Selvage und Süß zeichnen in vielen Facetten jene Erstarrung der DDR-Institutionen, die den Sturz von Honecker, Mielke, Krenz, den Fall der Mauer und das Ende der DDR herbeiführte. Ein Blick auf die personelle Struktur der DDR-Delegationen, auf den Mangel an Entscheidungsfähigkeit jenseits der von “ganz oben” verordneten Direktiven, die piefige und duckmäuserische Subalternität, die sich in der Figur Mielkes manifestiert, beweist: Diese Hierarchien der organisierten Verantwortungslosigkeit waren schlechterdings nicht lernfähig.
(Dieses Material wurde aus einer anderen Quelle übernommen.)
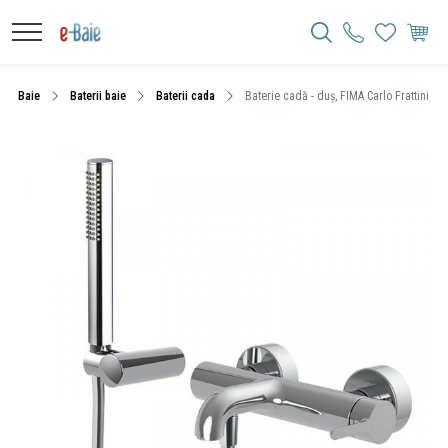
Baie
Baterii baie
Baterii cada
Baterie cadă - duș, FIMA Carlo Frattini, S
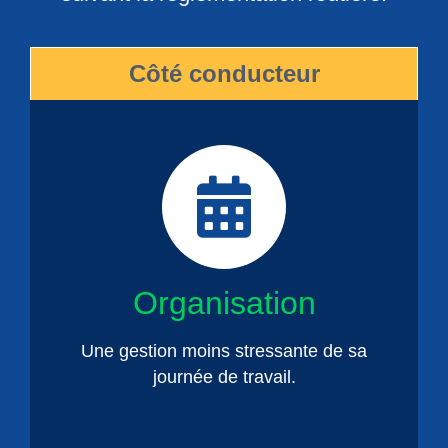
Côté conducteur
Organisation
Une gestion moins stressante de sa
journée de travail.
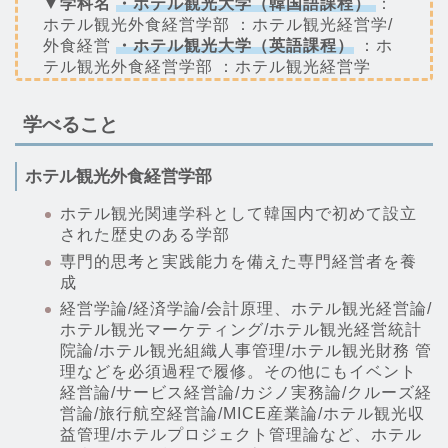
▼学科名
・ホテル観光大学（韓国語課程）
：
ホテル観光外食経営学部 ：ホテル観光経営学/
外食経営
・ホテル観光大学（英語課程）
：ホ
テル観光外食経営学部 ：ホテル観光経営学
学べること
ホテル観光外食経営学部
ホテル観光関連学科として韓国内で初めて設立
された歴史のある学部
専門的思考と実践能力を備えた専門経営者を養
成
経営学論/経済学論/会計原理、ホテル観光経営論/
ホテル観光マーケティング/ホテル観光経営統計
院論/ホテル観光組織人事管理/ホテル観光財務 管
理などを必須過程で履修。その他にもイベント
経営論/サービス経営論/カジノ実務論/クルーズ経
営論/旅行航空経営論/MICE産業論/ホテル観光収
益管理/ホテルプロジェクト管理論など、ホテル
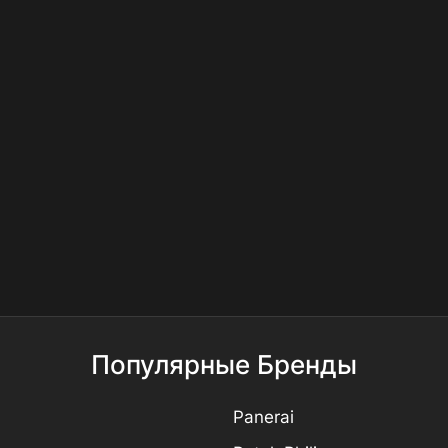
Популярные Бренды
Panerai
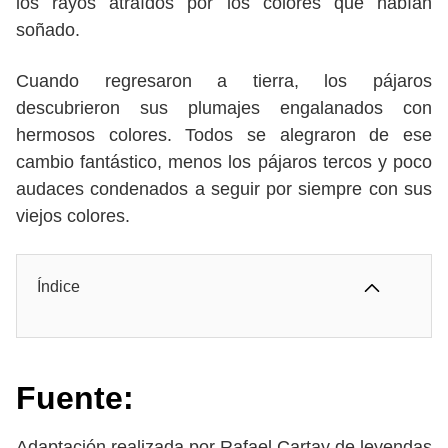
los rayos atraídos por los colores que habían
soñado.
Cuando regresaron a tierra, los pájaros
descubrieron sus plumajes engalanados con
hermosos colores. Todos se alegraron de ese
cambio fantástico, menos los pájaros tercos y poco
audaces condenados a seguir por siempre con sus
viejos colores.
Índice
Fuente:
Adaptación realizada por Rafael Cartay de leyendas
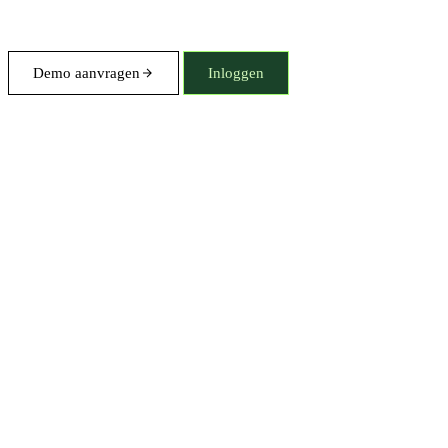
Demo aanvragen
Inloggen
Het
volledige
product
20 dagen
gratis —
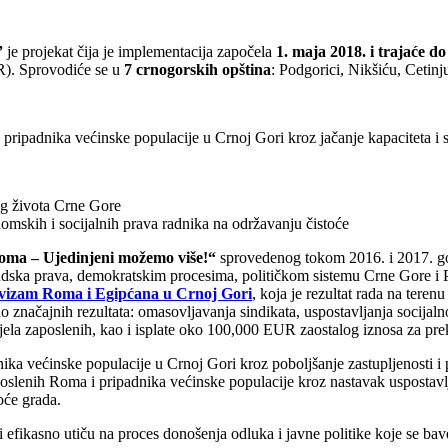
”
je projekat čija je implementacija započela
1. maja 2018. i trajaće d
R). Sprovodiće se u
7 crnogorskih opština
: Podgorici, Nikšiću, Cetin
i pripadnika većinske populacije u Crnoj Gori kroz jačanje kapaciteta i 
og života Crne Gore
nomskih i socijalnih prava radnika na održavanju čistoće
oma – Ujedinjeni možemo više!“
sprovedenog tokom 2016. i 2017. go
udska prava, demokratskim procesima, političkom sistemu Crne Gore i 
ktivizam Roma i Egipćana u Crnoj Gori
, koja je rezultat rada na ter
značajnih rezultata: omasovljavanja sindikata, uspostavljanja socijal
dijela zaposlenih, kao i isplate oko 100,000 EUR zaostalog iznosa za p
ika većinske populacije u Crnoj Gori kroz poboljšanje zastupljenosti i 
oslenih Roma i pripadnika većinske populacije kroz nastavak uspostavlja
oće grada.
i efikasno utiču na proces donošenja odluka i javne politike koje se bav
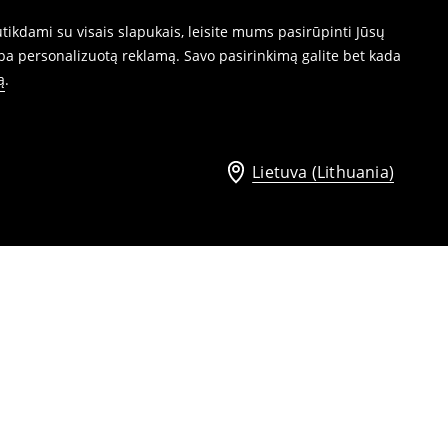
ikdami su visais slapukais, leisite mums pasirūpinti Jūsų
ba personalizuotą reklamą. Savo pasirinkimą galite bet kada
ą
.
Lietuva (Lithuania)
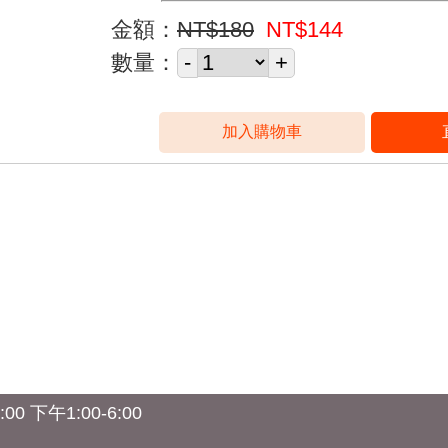
金額：
NT$180
NT$144
數量：
0 下午1:00-6:00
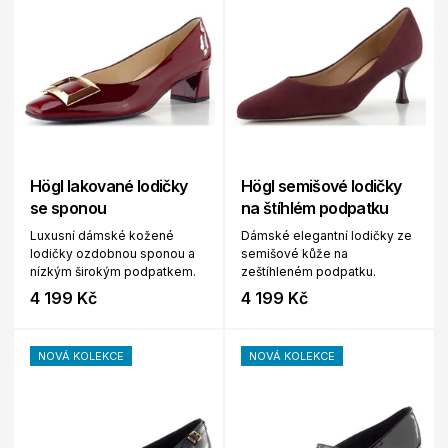
Högl lakované lodičky
Högl semišové lodičky
se sponou
na štíhlém podpatku
Luxusní dámské kožené
Dámské elegantní lodičky ze
lodičky ozdobnou sponou a
semišové kůže na
nízkým širokým podpatkem.
zeštíhleném podpatku.
4 199 Kč
4 199 Kč
NOVÁ KOLEKCE
NOVÁ KOLEKCE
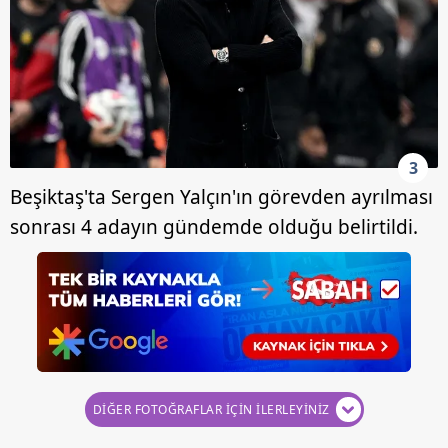
3
Beşiktaş'ta Sergen Yalçın'ın görevden ayrılması
sonrası 4 adayın gündemde olduğu belirtildi.
DİĞER FOTOĞRAFLAR İÇİN İLERLEYİNİZ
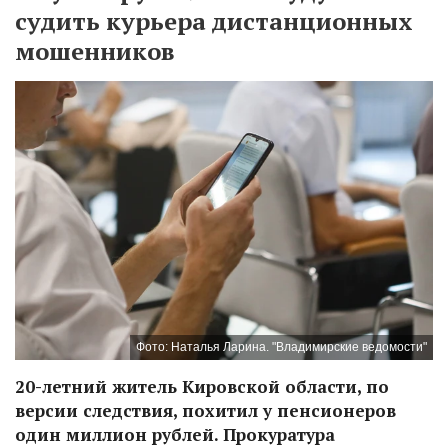
судить курьера дистанционных
мошенников
Фото: Наталья Ларина. "Владимирские ведомости"
20-летний житель Кировской области, по
версии следствия, похитил у пенсионеров
один миллион рублей. Прокуратура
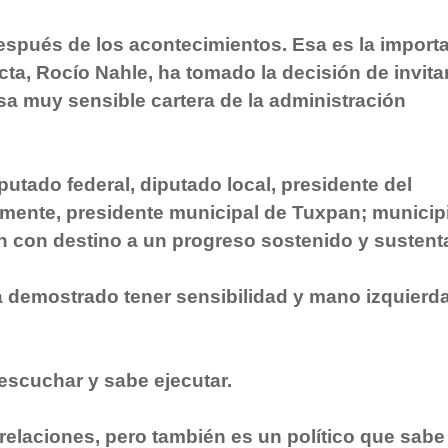
después de los acontecimientos. Esa es la import
cta, Rocío Nahle, ha tomado la decisión de invitar
sa muy sensible cartera de la administración
putado federal, diputado local, presidente del
lmente, presidente municipal de Tuxpan; municip
n con destino a un progreso sostenido y sustent
 demostrado tener sensibilidad y mano izquierda
scuchar y sabe ejecutar.
relaciones, pero también es un político que sabe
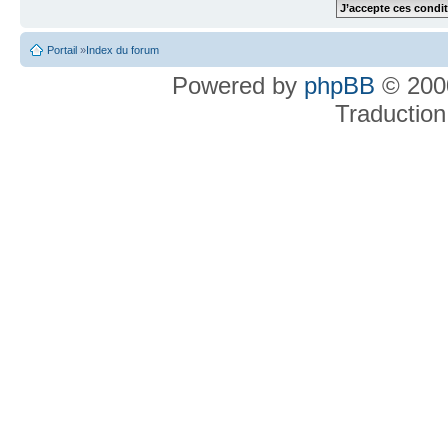
Portail
»
Index du forum
Powered by
phpBB
© 2000
Traduction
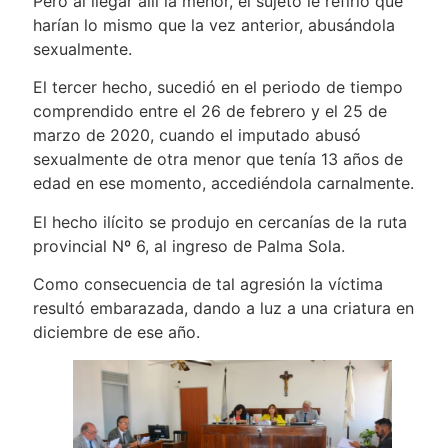
Pero al llegar allí la menor, el sujeto le refirió que
harían lo mismo que la vez anterior, abusándola
sexualmente.
El tercer hecho, sucedió en el periodo de tiempo
comprendido entre el 26 de febrero y el 25 de
marzo de 2020, cuando el imputado abusó
sexualmente de otra menor que tenía 13 años de
edad en ese momento, accediéndola carnalmente.
El hecho ilícito se produjo en cercanías de la ruta
provincial Nº 6, al ingreso de Palma Sola.
Como consecuencia de tal agresión la víctima
resultó embarazada, dando a luz a una criatura en
diciembre de ese año.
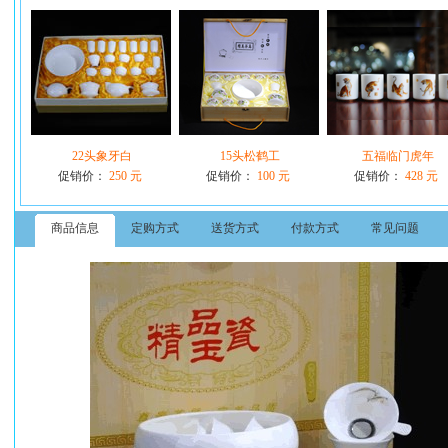
22头象牙白
15头松鹤工
五福临门虎年
促销价：
250 元
促销价：
100 元
促销价：
428 元
商品信息
定购方式
送货方式
付款方式
常见问题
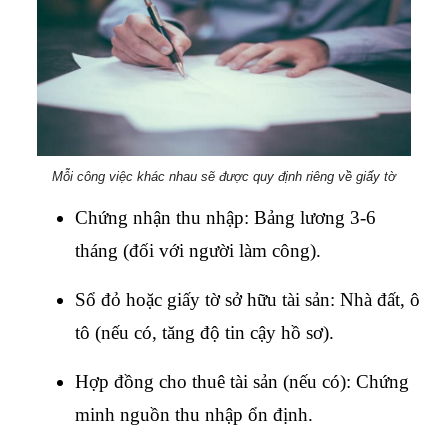
Mỗi công việc khác nhau sẽ được quy định riêng về giấy tờ
Chứng nhận thu nhập: Bảng lương 3-6 
tháng (đối với người làm công).
Sổ đỏ hoặc giấy tờ sở hữu tài sản: Nhà đất, ô 
tô (nếu có, tăng độ tin cậy hồ sơ).
Hợp đồng cho thuê tài sản (nếu có): Chứng 
minh nguồn thu nhập ổn định.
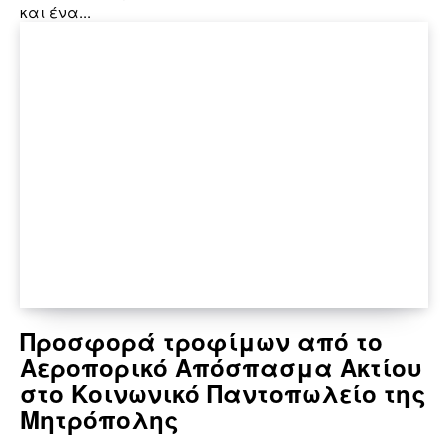
και ένα...
Προσφορά τροφίμων από το
Αεροπορικό Απόσπασμα Ακτίου
στο Κοινωνικό Παντοπωλείο της
Μητρόπολης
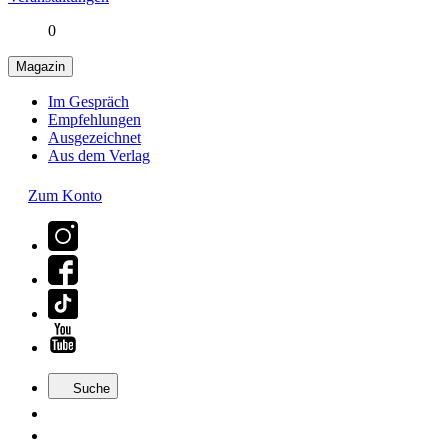
0
Magazin
Im Gespräch
Empfehlungen
Ausgezeichnet
Aus dem Verlag
Zum Konto
Suche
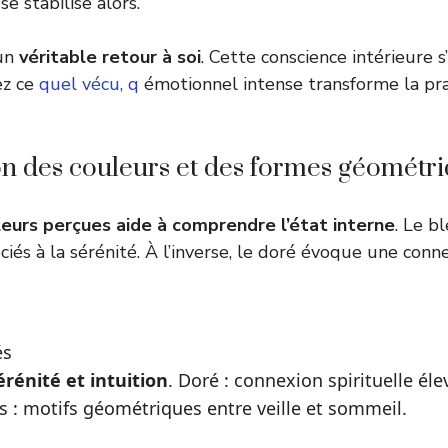
 se stabilise alors.
 un
véritable retour à soi
. Cette conscience intérieure s’
ez ce
quel vécu, q
émotionnel intense transforme la pr
on des couleurs et des formes géométr
leurs perçues aide à comprendre l’état interne
. Le b
iés à la sérénité. À l’inverse, le doré évoque une conne
és
érénité et intuition
. Doré : connexion spirituelle él
 : motifs géométriques entre veille et sommeil.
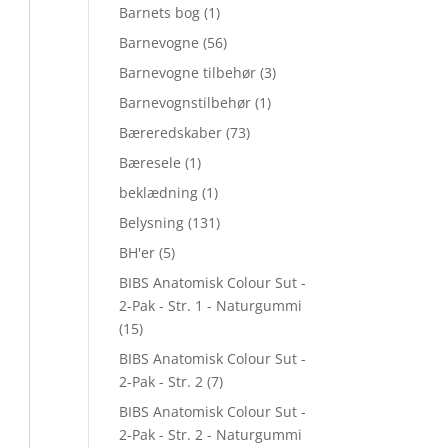
Barnets bog
(1)
Barnevogne
(56)
Barnevogne tilbehør
(3)
Barnevognstilbehør
(1)
Bæreredskaber
(73)
Bæresele
(1)
beklædning
(1)
Belysning
(131)
BH'er
(5)
BIBS Anatomisk Colour Sut -
2-Pak - Str. 1 - Naturgummi
(15)
BIBS Anatomisk Colour Sut -
2-Pak - Str. 2
(7)
BIBS Anatomisk Colour Sut -
2-Pak - Str. 2 - Naturgummi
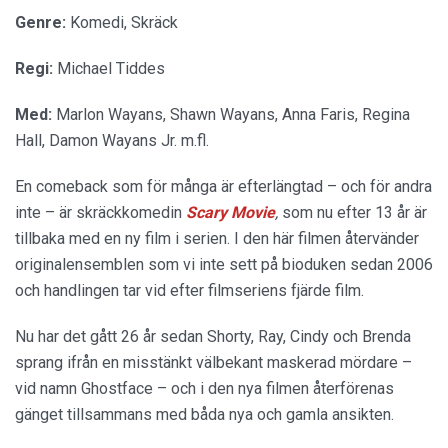
Genre:
Komedi, Skräck
Regi:
Michael Tiddes
Med:
Marlon Wayans, Shawn Wayans, Anna Faris, Regina
Hall, Damon Wayans Jr. m.fl.
En comeback som för många är efterlängtad – och för andra
inte – är skräckkomedin
Scary Movie
,
som nu efter 13 år är
tillbaka med en ny film i serien. I den här filmen återvänder
originalensemblen som vi inte sett på bioduken sedan 2006
och handlingen tar vid efter filmseriens fjärde film.
Nu har det gått 26 år sedan Shorty, Ray, Cindy och Brenda
sprang ifrån en misstänkt välbekant maskerad mördare –
vid namn Ghostface – och i den nya filmen återförenas
gänget tillsammans med båda nya och gamla ansikten.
Dass sich sogar innerhalb des Apparates – etwa an der Stasi-Hochschule in Potsdam – kritische Stimmen regten, blieb einfach unbeachtet.

So bildeten sich letztlich auch in der DDR oppositionelle Gruppen, die sich mit tschechischen (“Charta 77”), polnischen, westeuropäischen vernetzten. Die Stasi konnte zwar noch Druck ausüben, dass sie bekannt wurden, war in den 80er Jahren längst nicht mehr zu kontrollieren. In Schwedt an der Oder – außerhalb des Empfangsbereichs der Westberliner Sender – ließ die Kreisleitung der SED in neugebauten Wohnblocks sogar Kabelfernsehen installieren, “Feindsender” inklusive, um qualifizierte Arbeitskräfte für das Petrolchemische Kombinat anzulocken.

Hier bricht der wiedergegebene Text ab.